While the federal government does hold many specific powers over state governments, according to the United States Constitution’s Tenth Amendment: “the powers not delegated to the United States by the Constitution, nor prohibited by it to the states, are reserved to the states respectively, or to the people”. This amendment, originally added before the ratification of the Constitution, serves to ensure that states’ rights will not be superseded by the federal government. In the United States, the checks and balance system is crucial to how the government operates, as it keeps the three branches of government (executive, legislative, and judicial) from gaining more power than one another. In short, the Tenth Amendment functions to keep a balance of power between the states and national government.

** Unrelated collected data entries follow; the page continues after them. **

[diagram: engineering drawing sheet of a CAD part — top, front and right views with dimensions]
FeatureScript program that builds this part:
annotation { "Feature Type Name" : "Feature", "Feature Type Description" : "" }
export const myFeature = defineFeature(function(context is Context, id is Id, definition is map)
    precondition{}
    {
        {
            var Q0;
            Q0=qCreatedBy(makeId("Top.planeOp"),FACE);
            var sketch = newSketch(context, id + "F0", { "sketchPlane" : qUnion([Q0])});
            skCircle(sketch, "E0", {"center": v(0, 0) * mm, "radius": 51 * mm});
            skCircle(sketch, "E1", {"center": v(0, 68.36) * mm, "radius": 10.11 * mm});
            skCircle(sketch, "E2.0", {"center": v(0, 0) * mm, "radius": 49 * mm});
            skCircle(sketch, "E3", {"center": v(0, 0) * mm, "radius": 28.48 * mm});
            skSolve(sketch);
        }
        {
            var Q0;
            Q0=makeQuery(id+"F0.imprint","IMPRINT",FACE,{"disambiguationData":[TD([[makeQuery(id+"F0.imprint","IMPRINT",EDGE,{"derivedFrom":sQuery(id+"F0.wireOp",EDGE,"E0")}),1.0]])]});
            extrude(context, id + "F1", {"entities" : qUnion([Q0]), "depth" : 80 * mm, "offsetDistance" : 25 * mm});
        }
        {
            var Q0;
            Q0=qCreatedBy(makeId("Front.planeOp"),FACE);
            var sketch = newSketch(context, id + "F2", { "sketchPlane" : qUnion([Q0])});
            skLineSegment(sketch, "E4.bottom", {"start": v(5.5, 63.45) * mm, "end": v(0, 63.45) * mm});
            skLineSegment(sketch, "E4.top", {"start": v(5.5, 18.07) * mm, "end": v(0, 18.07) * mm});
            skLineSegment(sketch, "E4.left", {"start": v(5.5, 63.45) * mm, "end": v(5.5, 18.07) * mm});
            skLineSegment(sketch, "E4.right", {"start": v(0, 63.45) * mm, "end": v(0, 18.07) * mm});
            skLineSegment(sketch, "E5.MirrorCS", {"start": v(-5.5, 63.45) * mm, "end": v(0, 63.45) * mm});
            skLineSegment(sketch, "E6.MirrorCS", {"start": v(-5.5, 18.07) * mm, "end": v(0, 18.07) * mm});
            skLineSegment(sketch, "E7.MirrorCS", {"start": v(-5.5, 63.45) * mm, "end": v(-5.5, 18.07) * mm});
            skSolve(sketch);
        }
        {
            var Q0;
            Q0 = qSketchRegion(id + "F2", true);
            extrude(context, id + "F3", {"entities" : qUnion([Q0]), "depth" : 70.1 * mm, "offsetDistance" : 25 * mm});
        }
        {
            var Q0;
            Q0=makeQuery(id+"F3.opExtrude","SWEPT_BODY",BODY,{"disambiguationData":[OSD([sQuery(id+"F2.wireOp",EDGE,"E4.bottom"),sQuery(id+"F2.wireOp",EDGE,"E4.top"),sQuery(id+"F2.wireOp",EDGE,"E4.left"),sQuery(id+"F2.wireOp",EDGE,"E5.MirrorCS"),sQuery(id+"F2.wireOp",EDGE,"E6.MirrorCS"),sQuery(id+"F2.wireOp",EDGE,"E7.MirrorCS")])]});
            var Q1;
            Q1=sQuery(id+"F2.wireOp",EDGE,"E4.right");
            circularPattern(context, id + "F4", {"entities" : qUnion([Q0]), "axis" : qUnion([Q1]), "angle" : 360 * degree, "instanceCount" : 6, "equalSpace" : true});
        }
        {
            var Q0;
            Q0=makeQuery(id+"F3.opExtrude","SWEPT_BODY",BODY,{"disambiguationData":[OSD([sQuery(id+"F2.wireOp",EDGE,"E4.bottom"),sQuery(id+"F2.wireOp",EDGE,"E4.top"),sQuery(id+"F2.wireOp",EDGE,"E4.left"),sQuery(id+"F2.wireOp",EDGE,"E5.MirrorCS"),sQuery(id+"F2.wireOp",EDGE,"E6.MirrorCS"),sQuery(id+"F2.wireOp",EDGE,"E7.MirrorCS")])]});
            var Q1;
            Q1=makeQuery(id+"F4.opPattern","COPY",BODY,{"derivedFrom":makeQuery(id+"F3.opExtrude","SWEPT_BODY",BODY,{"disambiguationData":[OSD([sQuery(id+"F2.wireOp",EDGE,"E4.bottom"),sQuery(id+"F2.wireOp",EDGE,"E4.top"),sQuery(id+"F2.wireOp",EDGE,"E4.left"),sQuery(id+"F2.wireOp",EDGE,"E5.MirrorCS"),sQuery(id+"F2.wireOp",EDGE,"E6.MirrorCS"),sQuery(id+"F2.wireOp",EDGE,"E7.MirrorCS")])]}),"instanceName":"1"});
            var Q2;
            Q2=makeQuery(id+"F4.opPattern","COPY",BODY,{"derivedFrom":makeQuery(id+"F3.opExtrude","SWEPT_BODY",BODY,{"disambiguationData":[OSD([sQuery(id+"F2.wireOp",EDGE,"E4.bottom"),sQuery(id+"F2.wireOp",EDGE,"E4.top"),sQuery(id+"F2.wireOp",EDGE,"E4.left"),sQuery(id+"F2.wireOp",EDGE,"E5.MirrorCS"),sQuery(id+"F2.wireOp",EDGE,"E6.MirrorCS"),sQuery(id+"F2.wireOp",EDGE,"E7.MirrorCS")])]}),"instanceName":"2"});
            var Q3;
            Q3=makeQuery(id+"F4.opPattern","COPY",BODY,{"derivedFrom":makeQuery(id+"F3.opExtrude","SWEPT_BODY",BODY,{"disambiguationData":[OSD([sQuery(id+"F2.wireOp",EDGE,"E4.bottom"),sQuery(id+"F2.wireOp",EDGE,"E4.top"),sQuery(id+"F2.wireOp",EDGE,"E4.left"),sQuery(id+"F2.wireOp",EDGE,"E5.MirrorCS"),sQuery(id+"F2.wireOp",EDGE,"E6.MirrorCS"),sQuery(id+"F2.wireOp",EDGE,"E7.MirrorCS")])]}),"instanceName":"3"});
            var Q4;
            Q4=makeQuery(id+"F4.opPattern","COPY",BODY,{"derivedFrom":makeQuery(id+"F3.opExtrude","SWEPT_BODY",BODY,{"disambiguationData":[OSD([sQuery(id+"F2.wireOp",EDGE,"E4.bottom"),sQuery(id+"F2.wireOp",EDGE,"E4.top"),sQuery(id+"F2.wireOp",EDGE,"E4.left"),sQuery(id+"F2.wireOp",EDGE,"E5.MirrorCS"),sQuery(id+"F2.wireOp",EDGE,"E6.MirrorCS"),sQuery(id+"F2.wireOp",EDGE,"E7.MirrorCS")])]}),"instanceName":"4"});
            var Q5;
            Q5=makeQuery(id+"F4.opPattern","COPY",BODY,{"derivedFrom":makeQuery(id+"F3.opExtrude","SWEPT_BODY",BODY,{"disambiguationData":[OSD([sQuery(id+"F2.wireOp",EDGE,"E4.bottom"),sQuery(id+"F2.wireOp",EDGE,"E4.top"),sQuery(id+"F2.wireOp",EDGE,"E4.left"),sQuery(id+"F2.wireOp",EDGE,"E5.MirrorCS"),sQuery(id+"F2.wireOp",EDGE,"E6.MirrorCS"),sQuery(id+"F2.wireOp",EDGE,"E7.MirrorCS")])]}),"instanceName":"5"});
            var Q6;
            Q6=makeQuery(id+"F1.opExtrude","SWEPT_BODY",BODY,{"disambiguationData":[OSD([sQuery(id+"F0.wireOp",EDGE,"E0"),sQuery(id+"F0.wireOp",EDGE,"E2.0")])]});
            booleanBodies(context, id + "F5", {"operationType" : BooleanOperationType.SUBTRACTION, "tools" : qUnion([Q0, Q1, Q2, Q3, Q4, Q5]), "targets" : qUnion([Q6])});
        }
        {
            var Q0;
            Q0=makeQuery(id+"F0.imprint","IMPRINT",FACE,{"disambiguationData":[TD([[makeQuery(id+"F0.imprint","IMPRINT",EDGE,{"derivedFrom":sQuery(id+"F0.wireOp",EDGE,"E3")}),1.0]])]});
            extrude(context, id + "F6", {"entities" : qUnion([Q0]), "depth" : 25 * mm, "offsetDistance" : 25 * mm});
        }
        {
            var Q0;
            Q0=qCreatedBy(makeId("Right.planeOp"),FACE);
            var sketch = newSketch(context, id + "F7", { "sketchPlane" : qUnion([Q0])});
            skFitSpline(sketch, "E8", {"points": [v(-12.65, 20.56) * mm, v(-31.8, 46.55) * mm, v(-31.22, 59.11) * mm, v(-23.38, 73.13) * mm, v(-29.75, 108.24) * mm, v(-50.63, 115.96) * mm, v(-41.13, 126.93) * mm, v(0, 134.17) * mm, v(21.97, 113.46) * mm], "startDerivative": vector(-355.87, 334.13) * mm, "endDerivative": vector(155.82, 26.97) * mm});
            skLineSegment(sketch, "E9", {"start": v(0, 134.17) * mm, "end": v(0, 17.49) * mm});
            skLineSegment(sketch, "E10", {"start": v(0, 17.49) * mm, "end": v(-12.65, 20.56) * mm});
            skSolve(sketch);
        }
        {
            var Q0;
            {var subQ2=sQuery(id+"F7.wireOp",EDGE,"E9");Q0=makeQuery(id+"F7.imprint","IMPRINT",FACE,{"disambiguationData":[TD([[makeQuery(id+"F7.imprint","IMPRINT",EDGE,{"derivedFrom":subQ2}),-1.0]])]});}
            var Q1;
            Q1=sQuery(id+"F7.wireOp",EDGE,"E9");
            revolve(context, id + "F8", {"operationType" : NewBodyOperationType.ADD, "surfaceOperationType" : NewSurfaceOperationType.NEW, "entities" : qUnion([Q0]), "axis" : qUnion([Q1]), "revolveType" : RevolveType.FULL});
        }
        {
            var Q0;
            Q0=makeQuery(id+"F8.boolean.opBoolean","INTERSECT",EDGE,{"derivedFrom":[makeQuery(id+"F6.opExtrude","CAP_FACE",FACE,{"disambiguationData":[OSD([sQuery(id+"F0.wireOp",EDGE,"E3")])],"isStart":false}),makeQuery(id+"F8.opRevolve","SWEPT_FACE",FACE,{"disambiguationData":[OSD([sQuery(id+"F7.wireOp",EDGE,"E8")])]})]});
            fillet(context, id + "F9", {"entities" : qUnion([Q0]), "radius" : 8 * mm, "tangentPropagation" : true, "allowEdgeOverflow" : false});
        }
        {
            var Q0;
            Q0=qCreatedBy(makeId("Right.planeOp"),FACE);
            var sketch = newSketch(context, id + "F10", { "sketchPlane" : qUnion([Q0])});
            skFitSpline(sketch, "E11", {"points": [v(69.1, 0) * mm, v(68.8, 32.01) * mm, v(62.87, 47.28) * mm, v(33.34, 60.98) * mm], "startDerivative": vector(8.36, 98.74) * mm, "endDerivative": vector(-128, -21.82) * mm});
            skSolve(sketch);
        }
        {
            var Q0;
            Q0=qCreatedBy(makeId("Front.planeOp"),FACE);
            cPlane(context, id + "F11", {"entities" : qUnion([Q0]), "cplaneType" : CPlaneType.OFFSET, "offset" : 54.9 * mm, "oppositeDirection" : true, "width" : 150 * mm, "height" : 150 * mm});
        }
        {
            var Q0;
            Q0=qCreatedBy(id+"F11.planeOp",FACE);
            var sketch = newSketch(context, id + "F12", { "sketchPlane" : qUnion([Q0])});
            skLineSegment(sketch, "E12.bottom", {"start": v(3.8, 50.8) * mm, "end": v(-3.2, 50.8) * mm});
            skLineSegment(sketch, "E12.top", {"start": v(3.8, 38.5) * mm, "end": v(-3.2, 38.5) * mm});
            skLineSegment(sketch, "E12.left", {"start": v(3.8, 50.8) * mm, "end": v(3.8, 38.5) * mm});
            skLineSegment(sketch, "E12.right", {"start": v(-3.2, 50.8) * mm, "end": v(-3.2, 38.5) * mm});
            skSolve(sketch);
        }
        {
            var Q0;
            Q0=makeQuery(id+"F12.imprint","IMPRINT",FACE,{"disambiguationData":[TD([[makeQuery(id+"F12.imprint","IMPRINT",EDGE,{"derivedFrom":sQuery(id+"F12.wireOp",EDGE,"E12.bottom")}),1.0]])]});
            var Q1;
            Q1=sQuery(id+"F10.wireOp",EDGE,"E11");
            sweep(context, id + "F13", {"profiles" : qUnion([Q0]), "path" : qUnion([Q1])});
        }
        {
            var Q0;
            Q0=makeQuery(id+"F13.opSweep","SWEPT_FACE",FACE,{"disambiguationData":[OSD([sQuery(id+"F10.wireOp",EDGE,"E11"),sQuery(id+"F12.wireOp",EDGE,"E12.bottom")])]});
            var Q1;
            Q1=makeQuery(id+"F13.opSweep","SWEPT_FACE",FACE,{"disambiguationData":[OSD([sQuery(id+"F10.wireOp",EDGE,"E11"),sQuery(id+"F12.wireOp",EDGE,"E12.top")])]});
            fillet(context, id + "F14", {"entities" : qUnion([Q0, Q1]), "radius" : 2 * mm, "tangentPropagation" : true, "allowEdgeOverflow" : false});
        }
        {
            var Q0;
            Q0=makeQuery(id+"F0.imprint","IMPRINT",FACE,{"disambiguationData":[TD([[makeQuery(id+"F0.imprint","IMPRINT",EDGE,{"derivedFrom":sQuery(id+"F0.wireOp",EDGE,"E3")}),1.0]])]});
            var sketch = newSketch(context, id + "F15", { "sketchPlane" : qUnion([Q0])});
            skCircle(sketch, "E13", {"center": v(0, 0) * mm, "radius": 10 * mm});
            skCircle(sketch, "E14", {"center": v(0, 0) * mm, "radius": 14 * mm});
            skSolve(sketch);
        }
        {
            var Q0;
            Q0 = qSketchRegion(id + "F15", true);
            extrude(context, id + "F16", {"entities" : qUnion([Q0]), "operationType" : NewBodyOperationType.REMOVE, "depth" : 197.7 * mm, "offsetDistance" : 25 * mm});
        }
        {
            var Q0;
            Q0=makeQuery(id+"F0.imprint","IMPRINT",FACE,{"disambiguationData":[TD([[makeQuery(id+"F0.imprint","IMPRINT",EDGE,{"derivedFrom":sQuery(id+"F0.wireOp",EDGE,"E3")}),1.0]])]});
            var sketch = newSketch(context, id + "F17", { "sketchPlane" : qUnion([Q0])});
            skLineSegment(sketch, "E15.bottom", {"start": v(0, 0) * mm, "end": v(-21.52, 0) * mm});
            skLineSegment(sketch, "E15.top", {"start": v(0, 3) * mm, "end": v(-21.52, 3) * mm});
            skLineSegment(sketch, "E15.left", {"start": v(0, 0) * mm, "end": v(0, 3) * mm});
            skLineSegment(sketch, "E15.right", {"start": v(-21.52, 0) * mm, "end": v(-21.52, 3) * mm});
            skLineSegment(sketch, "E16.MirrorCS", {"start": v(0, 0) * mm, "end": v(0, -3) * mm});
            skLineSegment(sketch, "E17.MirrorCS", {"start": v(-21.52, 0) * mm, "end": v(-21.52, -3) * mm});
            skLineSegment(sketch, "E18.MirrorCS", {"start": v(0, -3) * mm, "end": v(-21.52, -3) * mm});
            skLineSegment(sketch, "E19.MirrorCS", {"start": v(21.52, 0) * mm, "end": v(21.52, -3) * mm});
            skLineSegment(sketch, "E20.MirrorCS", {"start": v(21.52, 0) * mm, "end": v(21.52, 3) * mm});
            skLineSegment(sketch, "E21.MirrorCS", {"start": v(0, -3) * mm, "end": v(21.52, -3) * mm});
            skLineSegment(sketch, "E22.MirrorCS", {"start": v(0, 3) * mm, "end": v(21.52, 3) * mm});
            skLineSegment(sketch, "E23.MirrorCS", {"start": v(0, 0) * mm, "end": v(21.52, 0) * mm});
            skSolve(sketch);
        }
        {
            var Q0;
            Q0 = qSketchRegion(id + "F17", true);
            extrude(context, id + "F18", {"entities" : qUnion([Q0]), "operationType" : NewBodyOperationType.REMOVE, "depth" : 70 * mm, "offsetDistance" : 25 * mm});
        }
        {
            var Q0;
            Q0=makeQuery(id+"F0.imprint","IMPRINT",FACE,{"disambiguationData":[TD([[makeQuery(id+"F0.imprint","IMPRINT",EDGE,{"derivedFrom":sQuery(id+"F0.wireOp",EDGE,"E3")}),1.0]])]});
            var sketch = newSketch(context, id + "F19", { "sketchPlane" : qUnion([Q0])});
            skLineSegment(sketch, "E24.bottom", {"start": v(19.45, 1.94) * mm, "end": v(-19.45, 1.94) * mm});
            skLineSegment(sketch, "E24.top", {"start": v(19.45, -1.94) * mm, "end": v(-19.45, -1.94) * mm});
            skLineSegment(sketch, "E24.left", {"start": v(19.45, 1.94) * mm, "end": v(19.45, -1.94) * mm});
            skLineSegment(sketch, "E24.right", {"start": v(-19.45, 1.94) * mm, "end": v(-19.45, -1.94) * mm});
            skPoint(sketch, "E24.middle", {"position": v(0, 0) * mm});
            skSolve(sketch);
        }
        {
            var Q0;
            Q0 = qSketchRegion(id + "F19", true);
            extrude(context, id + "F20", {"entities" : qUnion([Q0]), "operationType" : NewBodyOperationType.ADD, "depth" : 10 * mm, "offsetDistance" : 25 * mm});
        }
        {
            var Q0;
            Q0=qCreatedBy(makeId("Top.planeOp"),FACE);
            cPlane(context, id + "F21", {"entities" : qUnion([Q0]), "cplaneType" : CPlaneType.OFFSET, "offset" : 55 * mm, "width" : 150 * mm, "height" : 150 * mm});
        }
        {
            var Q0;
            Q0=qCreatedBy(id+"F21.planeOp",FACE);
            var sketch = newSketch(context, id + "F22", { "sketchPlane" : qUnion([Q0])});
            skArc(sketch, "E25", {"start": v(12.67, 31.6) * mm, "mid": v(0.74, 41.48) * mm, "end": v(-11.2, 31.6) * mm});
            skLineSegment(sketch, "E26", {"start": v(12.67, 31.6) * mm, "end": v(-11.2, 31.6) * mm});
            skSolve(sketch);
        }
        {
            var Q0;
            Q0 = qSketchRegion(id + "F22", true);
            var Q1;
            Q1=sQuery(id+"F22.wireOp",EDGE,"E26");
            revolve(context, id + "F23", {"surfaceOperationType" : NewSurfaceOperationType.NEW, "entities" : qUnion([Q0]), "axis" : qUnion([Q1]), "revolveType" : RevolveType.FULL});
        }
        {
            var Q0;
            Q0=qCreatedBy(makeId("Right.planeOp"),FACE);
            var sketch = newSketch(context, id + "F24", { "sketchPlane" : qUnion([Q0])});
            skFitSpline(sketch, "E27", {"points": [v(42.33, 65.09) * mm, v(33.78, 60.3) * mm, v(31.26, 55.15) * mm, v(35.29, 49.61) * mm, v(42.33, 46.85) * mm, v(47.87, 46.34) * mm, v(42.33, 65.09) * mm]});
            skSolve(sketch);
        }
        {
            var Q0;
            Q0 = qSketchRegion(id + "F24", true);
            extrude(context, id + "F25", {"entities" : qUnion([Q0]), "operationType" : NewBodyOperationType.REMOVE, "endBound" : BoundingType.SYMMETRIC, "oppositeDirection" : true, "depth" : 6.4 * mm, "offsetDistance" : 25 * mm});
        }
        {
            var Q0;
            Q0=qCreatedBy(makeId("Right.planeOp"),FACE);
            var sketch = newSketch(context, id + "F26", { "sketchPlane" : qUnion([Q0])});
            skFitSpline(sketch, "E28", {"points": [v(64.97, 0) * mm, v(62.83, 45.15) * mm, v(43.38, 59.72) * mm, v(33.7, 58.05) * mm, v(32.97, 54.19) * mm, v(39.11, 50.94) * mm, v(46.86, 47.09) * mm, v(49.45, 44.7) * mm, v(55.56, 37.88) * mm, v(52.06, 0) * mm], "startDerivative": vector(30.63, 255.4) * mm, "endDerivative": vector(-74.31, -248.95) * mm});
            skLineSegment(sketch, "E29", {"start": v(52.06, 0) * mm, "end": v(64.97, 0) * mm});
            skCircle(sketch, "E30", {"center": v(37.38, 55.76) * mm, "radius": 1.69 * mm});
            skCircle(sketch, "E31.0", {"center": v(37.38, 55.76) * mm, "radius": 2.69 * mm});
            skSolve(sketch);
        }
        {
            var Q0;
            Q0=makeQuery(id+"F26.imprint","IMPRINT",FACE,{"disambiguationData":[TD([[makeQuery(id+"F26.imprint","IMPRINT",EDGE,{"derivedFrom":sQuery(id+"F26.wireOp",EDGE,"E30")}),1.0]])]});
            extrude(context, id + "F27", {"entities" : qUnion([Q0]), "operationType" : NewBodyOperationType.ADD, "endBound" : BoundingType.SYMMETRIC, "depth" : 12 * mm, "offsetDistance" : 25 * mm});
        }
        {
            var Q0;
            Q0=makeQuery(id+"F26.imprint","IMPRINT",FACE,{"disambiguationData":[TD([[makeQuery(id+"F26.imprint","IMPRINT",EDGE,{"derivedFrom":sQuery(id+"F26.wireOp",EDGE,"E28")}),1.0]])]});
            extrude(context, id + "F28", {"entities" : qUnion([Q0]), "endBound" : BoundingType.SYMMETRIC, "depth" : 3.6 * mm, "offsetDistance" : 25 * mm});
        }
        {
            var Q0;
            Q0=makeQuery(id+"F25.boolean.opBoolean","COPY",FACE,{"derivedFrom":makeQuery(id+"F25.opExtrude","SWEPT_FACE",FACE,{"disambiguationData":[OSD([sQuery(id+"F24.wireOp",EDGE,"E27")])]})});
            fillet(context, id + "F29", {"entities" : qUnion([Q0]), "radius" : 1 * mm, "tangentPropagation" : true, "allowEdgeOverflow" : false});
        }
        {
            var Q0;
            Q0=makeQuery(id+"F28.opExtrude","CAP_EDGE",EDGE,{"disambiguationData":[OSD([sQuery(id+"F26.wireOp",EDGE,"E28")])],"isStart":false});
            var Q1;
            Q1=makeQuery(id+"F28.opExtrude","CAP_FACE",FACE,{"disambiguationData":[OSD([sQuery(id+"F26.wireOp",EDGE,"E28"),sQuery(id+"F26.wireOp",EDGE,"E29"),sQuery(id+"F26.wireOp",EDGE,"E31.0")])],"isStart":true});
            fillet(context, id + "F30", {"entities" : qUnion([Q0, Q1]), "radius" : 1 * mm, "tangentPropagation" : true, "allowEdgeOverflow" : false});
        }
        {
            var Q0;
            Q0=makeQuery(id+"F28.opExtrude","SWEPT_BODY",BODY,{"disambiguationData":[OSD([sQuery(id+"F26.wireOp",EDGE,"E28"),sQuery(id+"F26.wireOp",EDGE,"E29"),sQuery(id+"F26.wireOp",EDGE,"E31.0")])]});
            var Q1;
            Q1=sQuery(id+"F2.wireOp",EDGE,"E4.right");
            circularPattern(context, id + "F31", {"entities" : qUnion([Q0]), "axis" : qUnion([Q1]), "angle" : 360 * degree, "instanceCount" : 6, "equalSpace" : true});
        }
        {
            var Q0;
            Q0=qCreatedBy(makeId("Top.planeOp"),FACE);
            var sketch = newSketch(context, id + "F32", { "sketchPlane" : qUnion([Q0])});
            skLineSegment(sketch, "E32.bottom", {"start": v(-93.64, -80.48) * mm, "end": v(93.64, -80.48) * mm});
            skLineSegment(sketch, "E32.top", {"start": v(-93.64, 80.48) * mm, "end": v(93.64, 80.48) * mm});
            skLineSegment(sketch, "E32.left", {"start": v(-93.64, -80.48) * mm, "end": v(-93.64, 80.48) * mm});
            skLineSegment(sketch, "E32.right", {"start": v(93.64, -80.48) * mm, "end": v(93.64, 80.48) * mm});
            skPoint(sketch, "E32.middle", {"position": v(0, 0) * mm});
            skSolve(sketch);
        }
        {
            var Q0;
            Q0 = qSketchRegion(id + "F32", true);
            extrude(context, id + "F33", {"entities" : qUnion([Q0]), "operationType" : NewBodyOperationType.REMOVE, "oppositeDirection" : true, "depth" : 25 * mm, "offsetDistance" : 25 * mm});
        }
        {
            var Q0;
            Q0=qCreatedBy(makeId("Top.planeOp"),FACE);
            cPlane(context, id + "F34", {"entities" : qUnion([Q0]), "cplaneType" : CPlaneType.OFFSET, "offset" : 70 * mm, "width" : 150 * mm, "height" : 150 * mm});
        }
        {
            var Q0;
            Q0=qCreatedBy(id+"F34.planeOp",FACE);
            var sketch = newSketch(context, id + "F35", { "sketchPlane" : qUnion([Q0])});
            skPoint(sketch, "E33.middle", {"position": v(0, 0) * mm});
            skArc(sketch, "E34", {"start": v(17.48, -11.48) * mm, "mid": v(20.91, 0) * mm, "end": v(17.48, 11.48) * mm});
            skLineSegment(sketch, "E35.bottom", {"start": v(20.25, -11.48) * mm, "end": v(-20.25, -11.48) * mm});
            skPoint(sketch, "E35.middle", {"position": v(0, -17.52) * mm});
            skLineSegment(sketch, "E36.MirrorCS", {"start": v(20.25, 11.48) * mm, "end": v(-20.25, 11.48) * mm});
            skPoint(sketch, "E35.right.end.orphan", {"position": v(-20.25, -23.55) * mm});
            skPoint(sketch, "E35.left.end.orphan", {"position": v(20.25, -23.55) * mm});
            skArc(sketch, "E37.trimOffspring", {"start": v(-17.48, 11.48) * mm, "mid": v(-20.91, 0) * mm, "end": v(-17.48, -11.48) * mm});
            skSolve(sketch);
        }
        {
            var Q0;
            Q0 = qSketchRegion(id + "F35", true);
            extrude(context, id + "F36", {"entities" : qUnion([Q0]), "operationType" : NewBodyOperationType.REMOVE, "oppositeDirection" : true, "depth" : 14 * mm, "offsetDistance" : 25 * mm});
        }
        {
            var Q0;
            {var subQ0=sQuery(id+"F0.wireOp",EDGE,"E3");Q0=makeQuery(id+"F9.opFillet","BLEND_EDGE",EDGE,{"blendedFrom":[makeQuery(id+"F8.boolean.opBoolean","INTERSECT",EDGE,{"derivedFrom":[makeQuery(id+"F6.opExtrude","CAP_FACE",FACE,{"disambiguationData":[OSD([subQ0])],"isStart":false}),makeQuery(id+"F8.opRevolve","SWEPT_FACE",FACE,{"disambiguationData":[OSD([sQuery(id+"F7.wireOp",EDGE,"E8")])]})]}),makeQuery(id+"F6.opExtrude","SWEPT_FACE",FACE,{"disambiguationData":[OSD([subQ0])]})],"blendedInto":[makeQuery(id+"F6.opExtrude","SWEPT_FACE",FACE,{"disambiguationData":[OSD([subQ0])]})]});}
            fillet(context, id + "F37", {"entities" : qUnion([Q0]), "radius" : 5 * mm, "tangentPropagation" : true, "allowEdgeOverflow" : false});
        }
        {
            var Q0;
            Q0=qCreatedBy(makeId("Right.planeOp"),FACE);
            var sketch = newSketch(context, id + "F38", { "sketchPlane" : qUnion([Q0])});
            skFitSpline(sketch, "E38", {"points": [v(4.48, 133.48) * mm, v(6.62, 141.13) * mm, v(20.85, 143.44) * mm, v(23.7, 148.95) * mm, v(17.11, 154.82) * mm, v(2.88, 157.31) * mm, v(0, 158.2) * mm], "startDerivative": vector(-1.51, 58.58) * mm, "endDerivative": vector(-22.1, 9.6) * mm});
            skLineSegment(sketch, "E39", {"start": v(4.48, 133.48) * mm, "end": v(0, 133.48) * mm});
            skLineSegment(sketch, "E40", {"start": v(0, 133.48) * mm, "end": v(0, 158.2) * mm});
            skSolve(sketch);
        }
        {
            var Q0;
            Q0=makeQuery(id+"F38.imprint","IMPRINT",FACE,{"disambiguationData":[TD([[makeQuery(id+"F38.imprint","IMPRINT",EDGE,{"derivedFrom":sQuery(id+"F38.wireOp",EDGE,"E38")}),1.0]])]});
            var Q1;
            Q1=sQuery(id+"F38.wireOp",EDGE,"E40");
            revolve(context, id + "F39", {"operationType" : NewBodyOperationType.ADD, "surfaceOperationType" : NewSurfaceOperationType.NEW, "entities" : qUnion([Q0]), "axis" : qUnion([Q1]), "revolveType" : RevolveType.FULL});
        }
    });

This clause has been challenged and invoked many times during the course of US history and has previously been applied to decisions over public health. Notably, this occurred in the United States Supreme Court case of Jacobsen, v. Commonwealth of Massachusetts concerning compulsory vaccination laws where the court decided in favour of the states’ rights under the Tenth Amendment to enforce “reasonable regulations established directly by legislative enactment as will protect the public health and the public safety”. This decision established a precedent to allow police powers of the states to extend to enforcing healthcare regulations.

Police powers under the Tenth Amendment give states the ability to establish and enforce laws and regulations that they see fit to protect the welfare, safety, and health of the public so long as it is done so on a rational basis. Therefore, jurisprudence provides that these powers grant govenors the final say over their individual states’ plans to react towards public health emergencies such as the current COVID-19 pandemic. These state powers are interpreted to include the enforcement of stay-at-home orders and mandatory social distancing protocols.

In turn, regardless of the current international emergency, President Trump’s claim to having complete control over the actions of the states is entirely unfounded. This means that individual state governors reserve the right to either enforce or lift social distancing guidelines at their own discretion and the President currently has no authority to completely override these decisions.

Some governors have publicly stated they would not follow President Trump’s lead on this situation and will instead continue to pursue a response effort they feel is most appropriate. One particularly vocal governor has been the Governor of New York State Andrew Cuomo. While Governor Cuomo and President Trump have been able to cooperate over specific aspects of their response plans, such as loosening restrictions on eligibility for COVID-19 testing and building field hospitals, they have vastly different ideas about the approach to reopening New York. Governor Cuomo, who publicly challenged President Trump’s comment regarding his “total authority,” remains firm in his belief that the state cannot safely be reopened and restored to normal activity yet, and has kept most regions of the state under a lockdown. So, while President Trump may disagree with him on this front, the police powers granted to Governor Cuomo through the Tenth Amendment mean that the President cannot interfere in the enforcement of a COVID-19 response plan.

As the United States continues to battle the virus they will be faced with monumental challenges. These challenges will likely continue to cause tension between state governors and the President. Ultimately, states will continue to have the final say over enforced social distancing and lockdowns. While this power may not have been added to the US Constitution with a global pandemic in mind, the Tenth Amendment will continue to protect the states’ rights to act in a manner that they see fit to ensure the overall welfare and health of their people.